(Beginning of Given data)
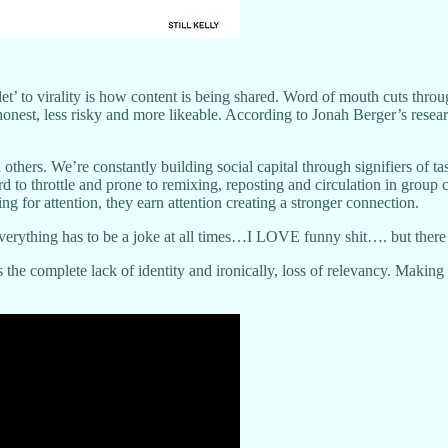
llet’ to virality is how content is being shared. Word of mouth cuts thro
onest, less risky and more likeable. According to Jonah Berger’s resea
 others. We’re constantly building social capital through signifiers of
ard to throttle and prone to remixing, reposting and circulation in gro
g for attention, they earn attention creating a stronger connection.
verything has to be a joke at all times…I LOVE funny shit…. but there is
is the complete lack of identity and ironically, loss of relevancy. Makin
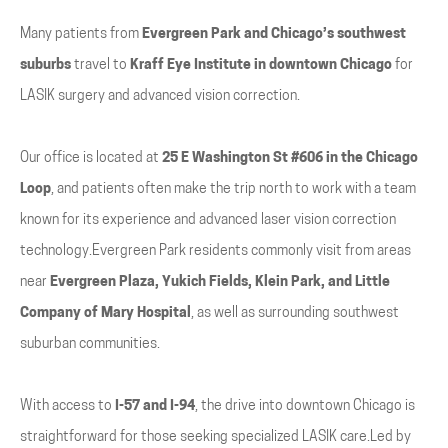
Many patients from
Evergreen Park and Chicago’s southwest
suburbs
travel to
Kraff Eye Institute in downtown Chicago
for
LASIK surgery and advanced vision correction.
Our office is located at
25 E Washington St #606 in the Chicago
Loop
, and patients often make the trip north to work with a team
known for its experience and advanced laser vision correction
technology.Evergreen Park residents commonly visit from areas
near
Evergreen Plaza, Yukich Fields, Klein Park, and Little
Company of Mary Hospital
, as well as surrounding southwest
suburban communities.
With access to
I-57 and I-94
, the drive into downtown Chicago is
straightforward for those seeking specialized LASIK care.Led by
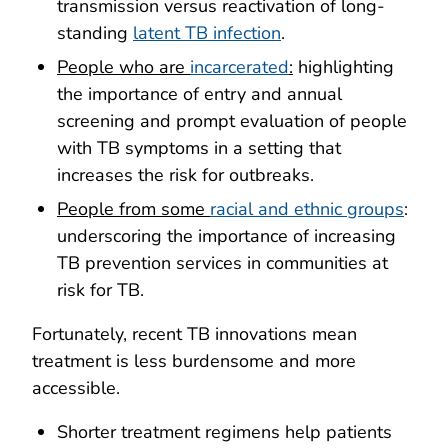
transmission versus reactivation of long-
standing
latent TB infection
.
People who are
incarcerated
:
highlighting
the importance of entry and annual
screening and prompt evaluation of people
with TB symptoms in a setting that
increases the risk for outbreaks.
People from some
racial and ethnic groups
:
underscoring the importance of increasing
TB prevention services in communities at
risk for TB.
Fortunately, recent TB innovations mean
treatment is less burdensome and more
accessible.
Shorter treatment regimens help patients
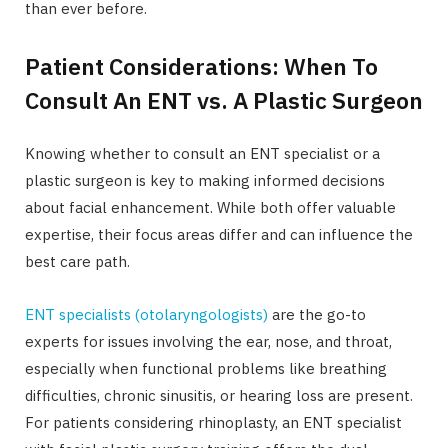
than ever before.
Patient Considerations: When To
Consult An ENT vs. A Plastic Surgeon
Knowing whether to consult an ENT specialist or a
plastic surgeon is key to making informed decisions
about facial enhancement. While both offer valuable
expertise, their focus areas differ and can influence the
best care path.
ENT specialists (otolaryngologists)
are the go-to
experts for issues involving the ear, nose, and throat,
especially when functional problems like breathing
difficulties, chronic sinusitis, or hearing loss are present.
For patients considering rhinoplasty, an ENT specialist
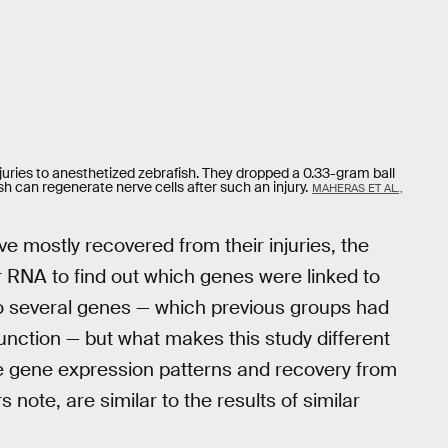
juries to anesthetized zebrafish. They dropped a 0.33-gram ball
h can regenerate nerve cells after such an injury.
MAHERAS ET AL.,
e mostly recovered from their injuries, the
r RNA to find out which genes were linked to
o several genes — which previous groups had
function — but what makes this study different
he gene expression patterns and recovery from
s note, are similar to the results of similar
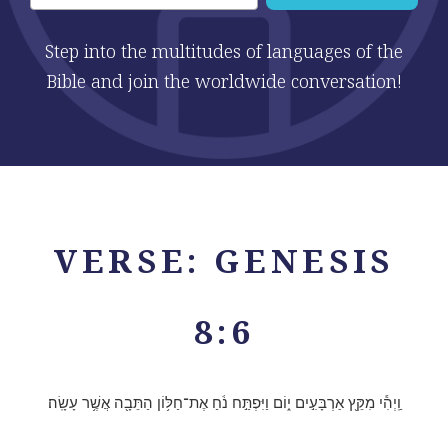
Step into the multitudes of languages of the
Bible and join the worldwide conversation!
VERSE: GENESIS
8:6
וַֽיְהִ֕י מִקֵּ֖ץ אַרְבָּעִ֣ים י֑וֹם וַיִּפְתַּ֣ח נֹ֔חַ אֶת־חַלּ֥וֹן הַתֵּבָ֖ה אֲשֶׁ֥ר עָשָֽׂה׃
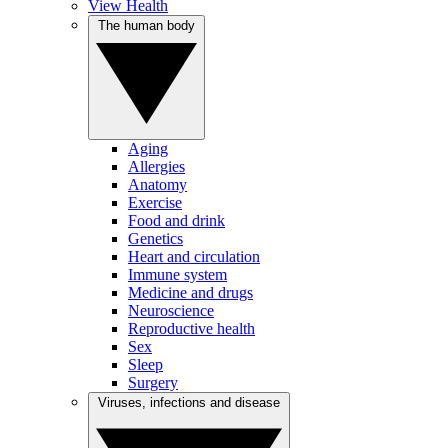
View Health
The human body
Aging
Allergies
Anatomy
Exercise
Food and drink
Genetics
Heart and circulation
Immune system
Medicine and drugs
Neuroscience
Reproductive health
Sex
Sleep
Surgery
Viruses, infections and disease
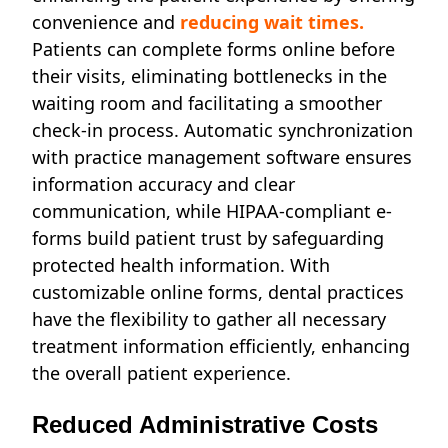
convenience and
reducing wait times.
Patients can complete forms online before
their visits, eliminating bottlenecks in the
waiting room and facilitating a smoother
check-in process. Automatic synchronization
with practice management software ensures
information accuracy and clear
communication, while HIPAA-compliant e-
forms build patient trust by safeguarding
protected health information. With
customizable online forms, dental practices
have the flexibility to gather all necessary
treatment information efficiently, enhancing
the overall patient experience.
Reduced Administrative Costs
(End of Given data)
(Beginning of Given data)
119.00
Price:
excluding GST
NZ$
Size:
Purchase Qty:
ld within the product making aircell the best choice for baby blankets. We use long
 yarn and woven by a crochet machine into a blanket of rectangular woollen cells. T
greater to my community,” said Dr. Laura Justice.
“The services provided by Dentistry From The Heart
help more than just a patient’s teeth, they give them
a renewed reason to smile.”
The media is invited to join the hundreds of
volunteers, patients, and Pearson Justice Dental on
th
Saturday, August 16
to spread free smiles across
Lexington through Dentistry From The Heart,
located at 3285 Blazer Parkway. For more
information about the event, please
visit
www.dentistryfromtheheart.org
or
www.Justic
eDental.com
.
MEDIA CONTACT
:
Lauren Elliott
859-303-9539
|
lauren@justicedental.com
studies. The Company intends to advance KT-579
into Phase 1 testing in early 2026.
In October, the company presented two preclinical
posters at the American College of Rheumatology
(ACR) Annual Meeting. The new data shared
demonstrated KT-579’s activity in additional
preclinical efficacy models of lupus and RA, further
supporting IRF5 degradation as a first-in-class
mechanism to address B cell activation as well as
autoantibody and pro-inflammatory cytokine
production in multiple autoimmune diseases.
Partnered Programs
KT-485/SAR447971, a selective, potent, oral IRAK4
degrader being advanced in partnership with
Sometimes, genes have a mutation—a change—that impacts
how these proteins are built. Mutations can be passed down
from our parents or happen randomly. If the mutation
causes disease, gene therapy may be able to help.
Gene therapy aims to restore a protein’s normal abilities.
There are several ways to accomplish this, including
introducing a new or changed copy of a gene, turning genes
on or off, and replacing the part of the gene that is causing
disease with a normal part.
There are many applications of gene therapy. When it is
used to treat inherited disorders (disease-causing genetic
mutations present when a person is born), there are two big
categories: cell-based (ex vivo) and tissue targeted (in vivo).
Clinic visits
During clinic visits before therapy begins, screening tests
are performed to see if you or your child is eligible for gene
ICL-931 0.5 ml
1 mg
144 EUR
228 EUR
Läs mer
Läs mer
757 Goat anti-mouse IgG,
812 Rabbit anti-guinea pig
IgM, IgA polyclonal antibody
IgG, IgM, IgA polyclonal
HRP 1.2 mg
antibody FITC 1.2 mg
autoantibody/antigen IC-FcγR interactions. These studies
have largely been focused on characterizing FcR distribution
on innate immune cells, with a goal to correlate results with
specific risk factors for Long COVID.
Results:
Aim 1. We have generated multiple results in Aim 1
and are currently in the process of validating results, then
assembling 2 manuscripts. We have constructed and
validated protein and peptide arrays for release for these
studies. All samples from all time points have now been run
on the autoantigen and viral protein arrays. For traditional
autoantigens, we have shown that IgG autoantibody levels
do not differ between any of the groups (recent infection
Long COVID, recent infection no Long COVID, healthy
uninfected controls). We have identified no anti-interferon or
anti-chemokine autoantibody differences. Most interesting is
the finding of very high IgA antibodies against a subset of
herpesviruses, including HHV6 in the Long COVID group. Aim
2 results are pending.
(End of Given data)
**Task to complete**
All that belongs in the answer is the run of lines above from the line containing "llet’ to virality" through the line containing "others. We’re constantly", exactly as written.

**Exercise response**
llet’ to virality is how content is being shared. Word of mouth cuts thro
onest, less risky and more likeable. According to Jonah Berger’s resea
 others. We’re constantly building social capital through signifiers of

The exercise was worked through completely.